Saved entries
------------------------------------------------------------

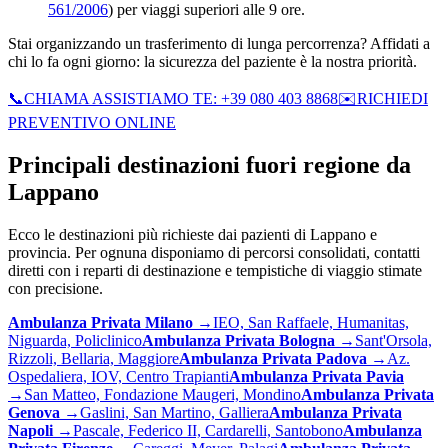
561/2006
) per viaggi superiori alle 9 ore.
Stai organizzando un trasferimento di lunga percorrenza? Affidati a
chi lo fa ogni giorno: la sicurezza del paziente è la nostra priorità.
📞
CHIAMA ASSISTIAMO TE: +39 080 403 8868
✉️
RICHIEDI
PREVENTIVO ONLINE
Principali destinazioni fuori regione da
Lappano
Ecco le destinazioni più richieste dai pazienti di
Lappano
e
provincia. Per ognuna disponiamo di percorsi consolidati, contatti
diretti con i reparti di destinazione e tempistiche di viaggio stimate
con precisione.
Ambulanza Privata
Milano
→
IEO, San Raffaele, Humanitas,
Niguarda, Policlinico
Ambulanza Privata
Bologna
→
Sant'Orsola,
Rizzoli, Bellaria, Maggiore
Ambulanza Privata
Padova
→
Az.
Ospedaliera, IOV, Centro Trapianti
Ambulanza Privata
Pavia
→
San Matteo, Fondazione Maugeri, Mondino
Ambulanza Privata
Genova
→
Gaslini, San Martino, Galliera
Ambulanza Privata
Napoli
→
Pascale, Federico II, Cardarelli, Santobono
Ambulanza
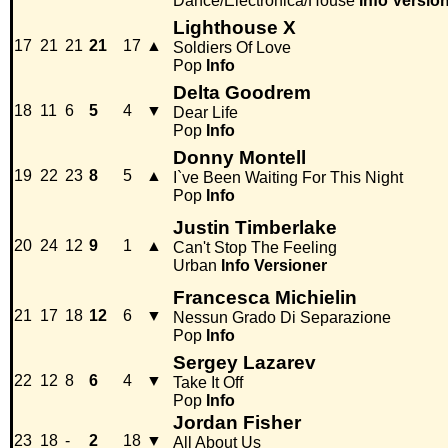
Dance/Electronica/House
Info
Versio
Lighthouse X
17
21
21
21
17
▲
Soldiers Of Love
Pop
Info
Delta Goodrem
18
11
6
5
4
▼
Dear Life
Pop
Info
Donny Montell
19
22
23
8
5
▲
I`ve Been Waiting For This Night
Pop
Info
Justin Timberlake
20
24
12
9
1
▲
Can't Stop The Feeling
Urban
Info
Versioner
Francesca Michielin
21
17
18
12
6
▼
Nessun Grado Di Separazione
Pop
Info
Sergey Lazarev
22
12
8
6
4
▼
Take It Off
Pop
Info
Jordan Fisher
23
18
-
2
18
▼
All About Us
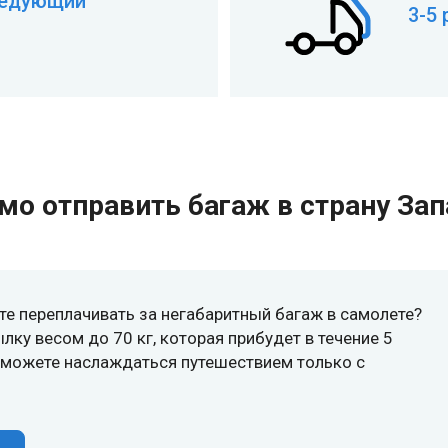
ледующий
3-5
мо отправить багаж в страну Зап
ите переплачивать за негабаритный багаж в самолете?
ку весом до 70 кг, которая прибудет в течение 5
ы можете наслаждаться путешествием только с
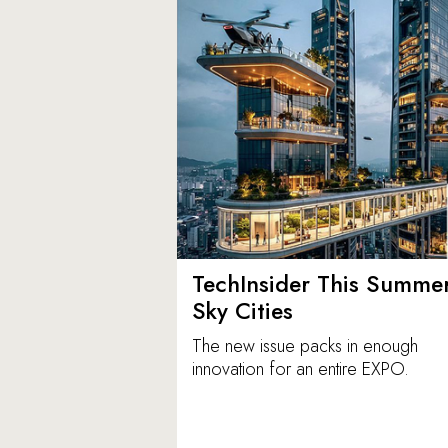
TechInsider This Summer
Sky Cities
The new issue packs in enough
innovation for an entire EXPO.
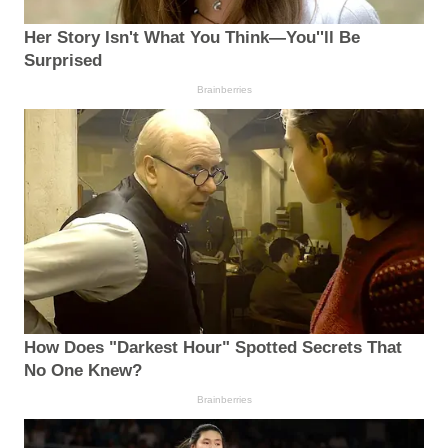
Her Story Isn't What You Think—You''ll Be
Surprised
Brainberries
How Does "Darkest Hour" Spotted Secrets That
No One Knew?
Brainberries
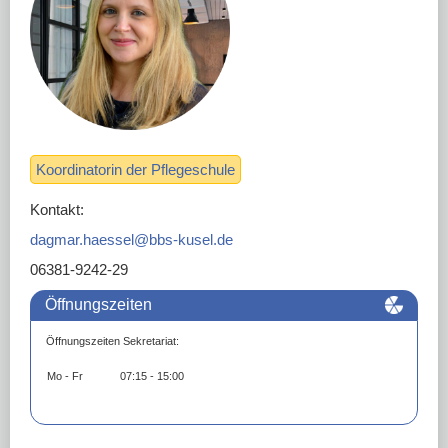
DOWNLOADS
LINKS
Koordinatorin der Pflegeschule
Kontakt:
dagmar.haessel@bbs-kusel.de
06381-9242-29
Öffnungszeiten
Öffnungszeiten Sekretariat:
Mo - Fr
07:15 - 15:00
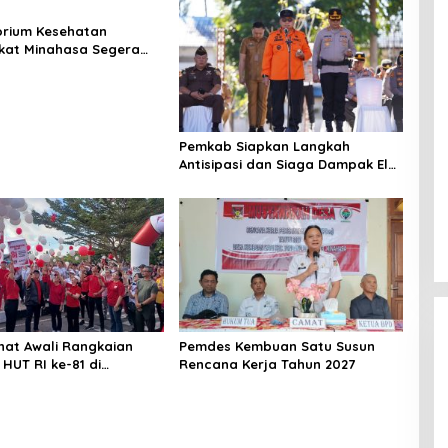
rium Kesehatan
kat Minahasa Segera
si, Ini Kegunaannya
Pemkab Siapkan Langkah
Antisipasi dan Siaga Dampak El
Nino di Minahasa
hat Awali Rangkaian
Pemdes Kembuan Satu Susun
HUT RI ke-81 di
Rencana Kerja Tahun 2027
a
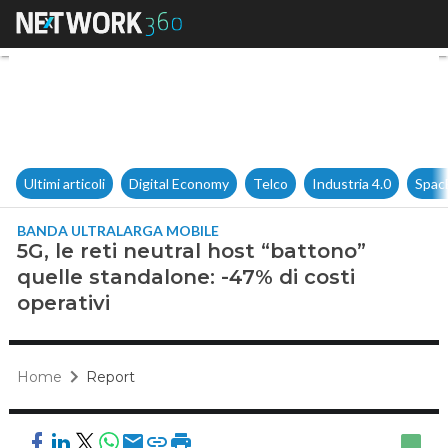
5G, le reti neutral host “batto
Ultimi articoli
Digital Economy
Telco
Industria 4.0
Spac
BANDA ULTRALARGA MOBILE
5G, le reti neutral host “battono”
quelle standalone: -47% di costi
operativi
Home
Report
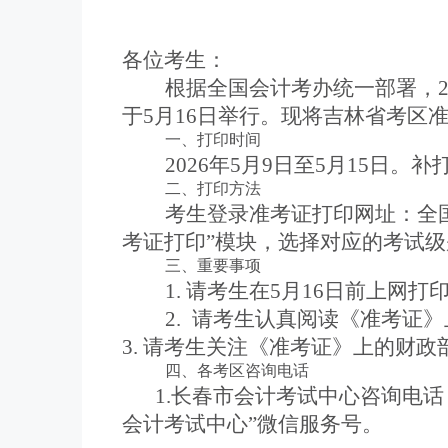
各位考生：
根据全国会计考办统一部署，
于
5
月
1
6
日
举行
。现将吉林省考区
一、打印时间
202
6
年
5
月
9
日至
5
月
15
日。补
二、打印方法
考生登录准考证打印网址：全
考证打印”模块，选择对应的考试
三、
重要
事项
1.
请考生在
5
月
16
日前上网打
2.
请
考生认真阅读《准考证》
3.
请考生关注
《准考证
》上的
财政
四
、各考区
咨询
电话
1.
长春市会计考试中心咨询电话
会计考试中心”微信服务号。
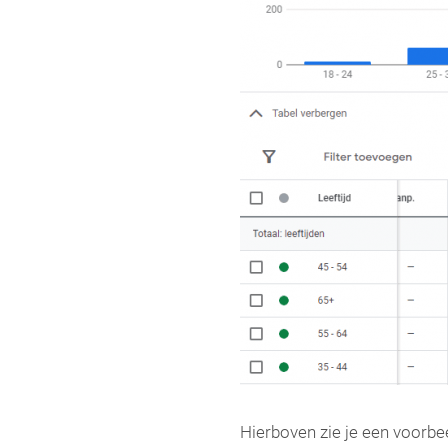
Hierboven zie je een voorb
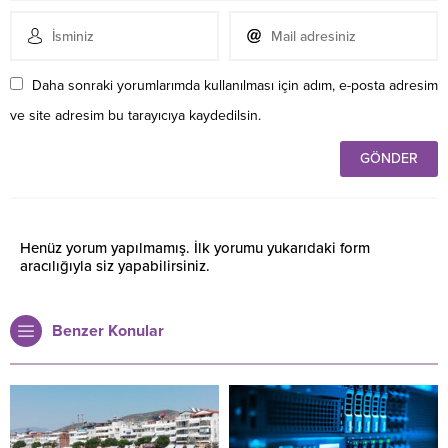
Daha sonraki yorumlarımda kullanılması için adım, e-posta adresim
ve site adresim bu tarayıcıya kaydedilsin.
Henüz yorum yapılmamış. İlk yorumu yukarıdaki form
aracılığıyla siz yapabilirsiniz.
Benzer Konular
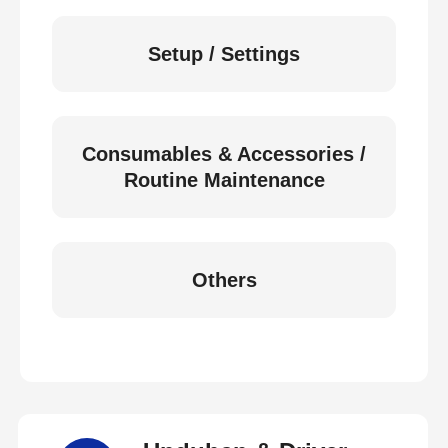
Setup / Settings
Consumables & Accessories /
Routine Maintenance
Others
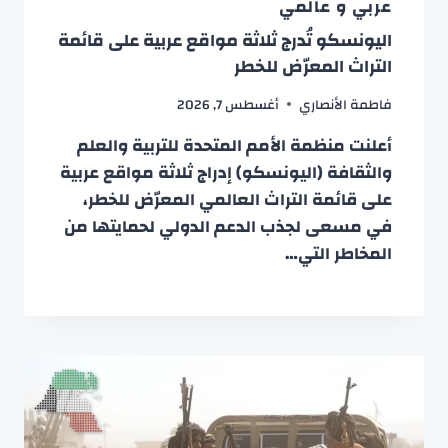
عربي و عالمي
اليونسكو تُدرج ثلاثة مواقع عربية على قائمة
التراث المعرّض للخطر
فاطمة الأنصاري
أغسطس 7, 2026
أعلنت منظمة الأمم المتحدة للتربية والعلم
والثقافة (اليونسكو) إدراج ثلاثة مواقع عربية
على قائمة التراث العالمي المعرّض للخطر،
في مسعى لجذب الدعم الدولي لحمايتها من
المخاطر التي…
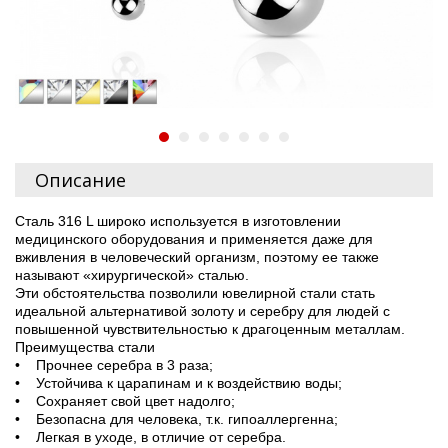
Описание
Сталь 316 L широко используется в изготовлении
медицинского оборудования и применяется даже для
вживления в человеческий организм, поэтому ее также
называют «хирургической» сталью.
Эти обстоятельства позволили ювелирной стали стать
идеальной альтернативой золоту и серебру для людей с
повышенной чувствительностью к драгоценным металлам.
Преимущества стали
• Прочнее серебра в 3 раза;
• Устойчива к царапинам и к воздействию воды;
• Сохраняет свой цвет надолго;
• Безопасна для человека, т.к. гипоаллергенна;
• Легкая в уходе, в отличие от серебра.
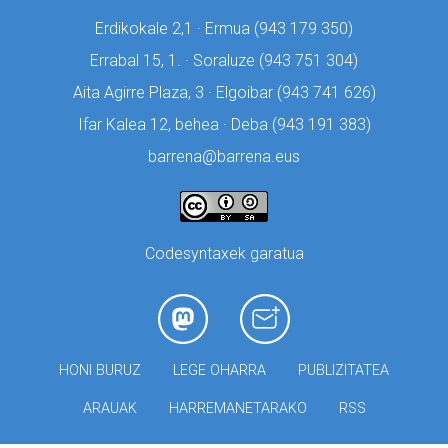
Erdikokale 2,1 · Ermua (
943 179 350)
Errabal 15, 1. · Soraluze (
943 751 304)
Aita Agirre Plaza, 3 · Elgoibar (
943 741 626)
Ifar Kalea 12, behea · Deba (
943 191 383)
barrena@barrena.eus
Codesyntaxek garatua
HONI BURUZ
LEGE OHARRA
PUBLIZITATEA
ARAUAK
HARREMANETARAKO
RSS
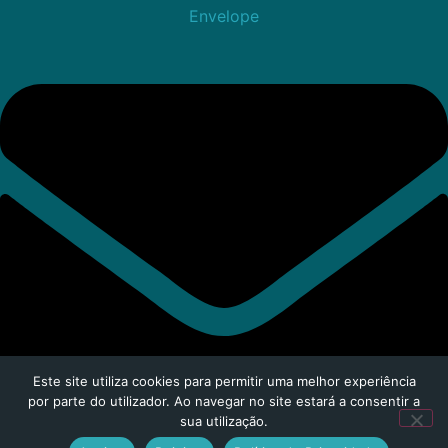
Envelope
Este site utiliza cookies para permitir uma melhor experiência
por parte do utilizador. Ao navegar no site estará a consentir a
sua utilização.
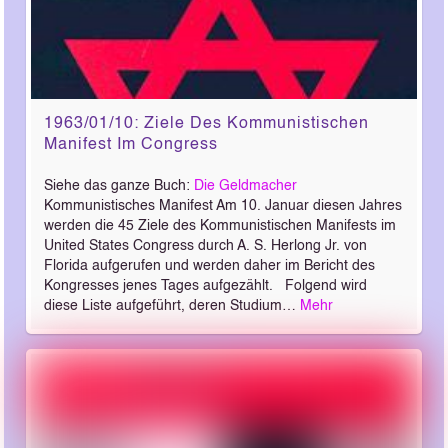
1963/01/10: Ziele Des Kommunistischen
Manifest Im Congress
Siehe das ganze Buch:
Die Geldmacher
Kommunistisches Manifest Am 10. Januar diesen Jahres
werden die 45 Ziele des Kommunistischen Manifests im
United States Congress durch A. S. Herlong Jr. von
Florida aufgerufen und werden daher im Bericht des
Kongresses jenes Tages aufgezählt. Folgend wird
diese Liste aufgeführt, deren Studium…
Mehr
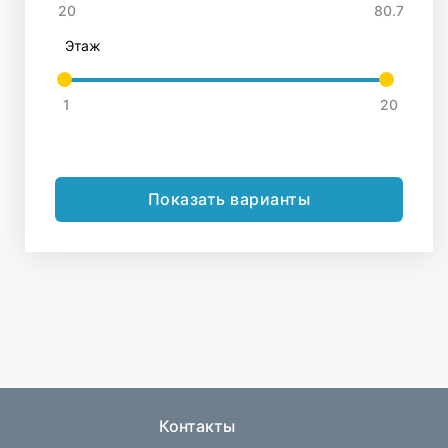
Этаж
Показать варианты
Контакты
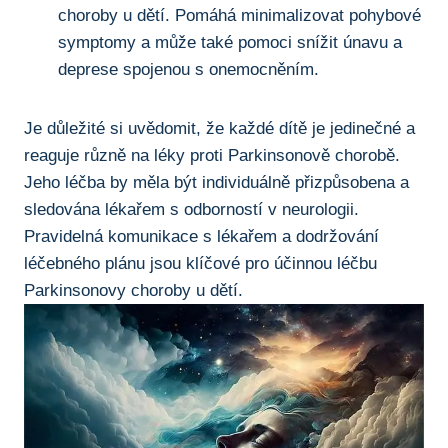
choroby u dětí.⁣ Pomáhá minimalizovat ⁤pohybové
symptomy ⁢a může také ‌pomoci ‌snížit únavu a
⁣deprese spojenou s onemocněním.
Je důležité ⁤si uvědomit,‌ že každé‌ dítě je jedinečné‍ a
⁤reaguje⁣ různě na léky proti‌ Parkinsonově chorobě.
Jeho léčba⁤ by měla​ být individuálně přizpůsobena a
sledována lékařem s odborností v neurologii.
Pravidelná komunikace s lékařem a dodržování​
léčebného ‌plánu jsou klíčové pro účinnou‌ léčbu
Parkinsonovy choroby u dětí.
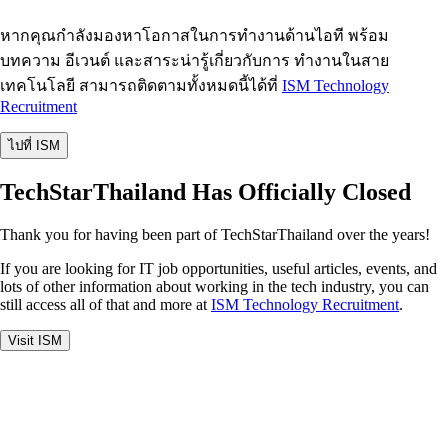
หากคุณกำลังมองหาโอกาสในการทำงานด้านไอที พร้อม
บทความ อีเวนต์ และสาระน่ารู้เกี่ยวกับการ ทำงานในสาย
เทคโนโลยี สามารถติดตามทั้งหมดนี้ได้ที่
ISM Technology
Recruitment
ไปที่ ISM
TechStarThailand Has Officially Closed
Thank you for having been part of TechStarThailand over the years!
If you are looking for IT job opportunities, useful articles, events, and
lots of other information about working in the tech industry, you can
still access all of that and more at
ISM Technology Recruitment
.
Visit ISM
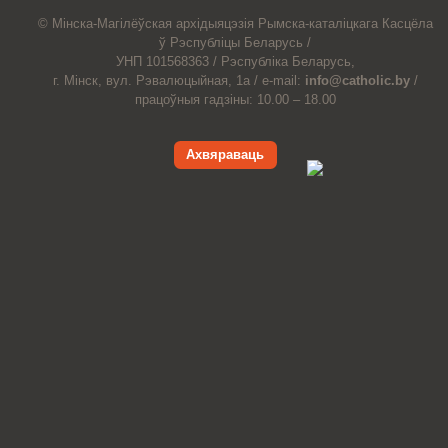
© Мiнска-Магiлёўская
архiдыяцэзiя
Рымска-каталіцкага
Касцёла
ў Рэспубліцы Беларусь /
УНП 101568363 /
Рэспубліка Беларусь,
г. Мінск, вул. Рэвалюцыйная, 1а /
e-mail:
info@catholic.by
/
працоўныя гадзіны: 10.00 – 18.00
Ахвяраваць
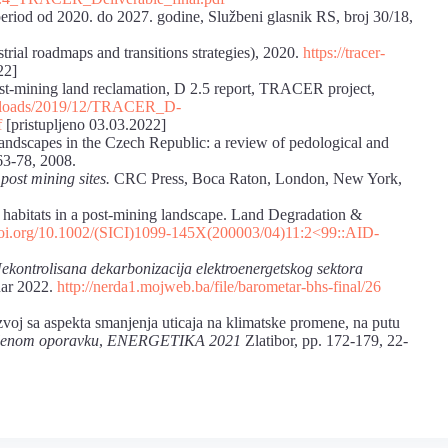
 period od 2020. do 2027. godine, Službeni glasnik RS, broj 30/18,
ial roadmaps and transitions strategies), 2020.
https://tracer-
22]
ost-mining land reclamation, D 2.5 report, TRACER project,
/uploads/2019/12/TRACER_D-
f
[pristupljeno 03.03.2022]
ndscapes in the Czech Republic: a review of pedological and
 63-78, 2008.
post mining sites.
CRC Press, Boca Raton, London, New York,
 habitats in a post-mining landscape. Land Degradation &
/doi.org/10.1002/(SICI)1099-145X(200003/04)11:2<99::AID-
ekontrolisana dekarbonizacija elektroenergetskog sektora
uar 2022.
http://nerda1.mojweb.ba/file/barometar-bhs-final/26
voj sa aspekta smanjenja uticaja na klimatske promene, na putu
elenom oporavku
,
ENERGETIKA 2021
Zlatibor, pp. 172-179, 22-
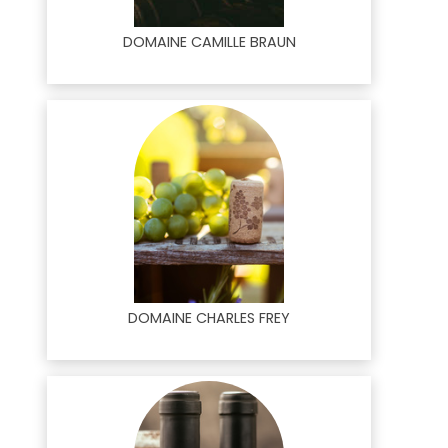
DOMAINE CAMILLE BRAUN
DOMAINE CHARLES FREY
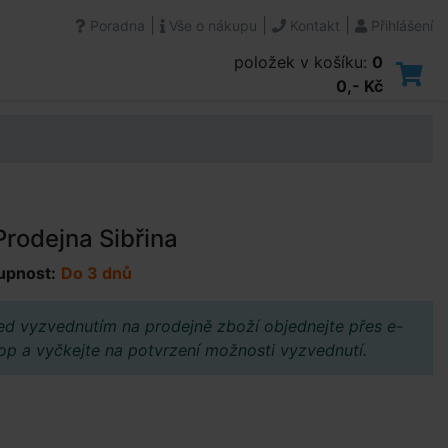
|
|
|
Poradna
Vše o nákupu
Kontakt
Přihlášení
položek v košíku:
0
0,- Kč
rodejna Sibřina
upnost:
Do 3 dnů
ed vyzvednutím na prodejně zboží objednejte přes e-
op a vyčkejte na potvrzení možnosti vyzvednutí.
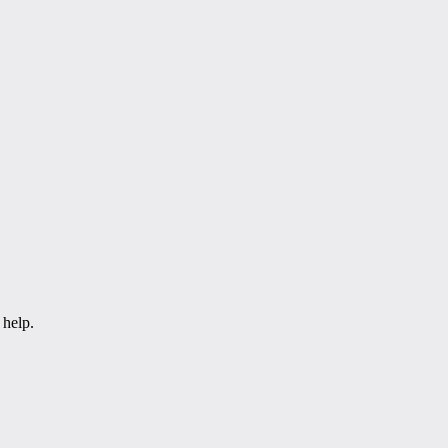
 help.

------------------------------------------------------------

Your instructions: Gather each line of the records holding the string "المعر".

Exercise response:
التراث المعرّض للخطر
على قائمة التراث العالمي المعرّض للخطر،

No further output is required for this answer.